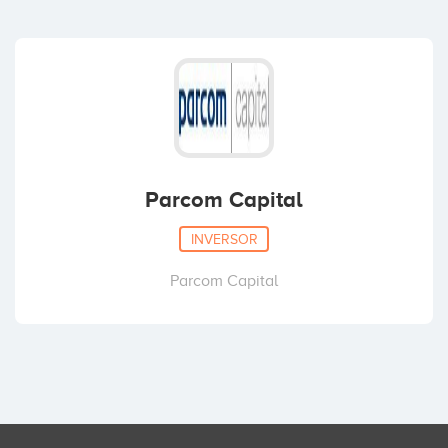
Parcom Capital
INVERSOR
Parcom Capital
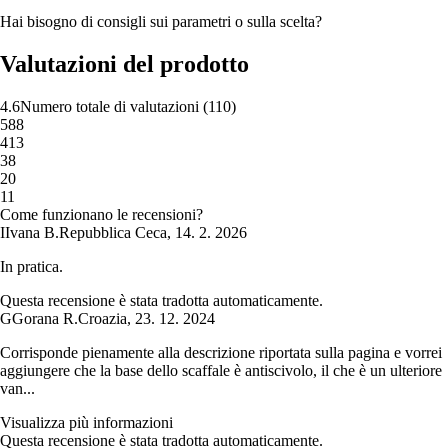
Hai bisogno di consigli sui parametri o sulla scelta?
Valutazioni del prodotto
4.6
Numero totale di valutazioni
(
110
)
5
88
4
13
3
8
2
0
1
1
Come funzionano le recensioni?
I
Ivana B.
Repubblica Ceca
,
14. 2. 2026
In pratica.
Questa recensione è stata tradotta automaticamente.
G
Gorana R.
Croazia
,
23. 12. 2024
Corrisponde pienamente alla descrizione riportata sulla pagina e vorrei
aggiungere che la base dello scaffale è antiscivolo, il che è un ulteriore
van...
Visualizza più informazioni
Questa recensione è stata tradotta automaticamente.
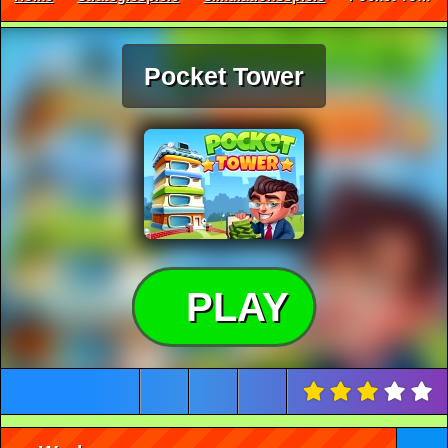
Pocket Tower
PLAY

→ Task details: Only the entries themselves should be output, word for word, with all pictures omitted.

→ Written solution:
Parcom Capital
INVERSOR
Parcom Capital
Hai bisogno di consigli sui parametri o sulla scelta?
Valutazioni del prodotto
4.6
Numero totale di valutazioni
(
110
)
5
88
4
13
3
8
2
0
1
1
Come funzionano le recensioni?
I
Ivana B.
Repubblica Ceca
,
14. 2. 2026
In pratica.
Questa recensione è stata tradotta automaticamente.
G
Gorana R.
Croazia
,
23. 12. 2024
Corrisponde pienamente alla descrizione riportata sulla pagina e vorrei
aggiungere che la base dello scaffale è antiscivolo, il che è un ulteriore
van...
Visualizza più informazioni
Questa recensione è stata tradotta automaticamente.
Pocket Tower
PLAY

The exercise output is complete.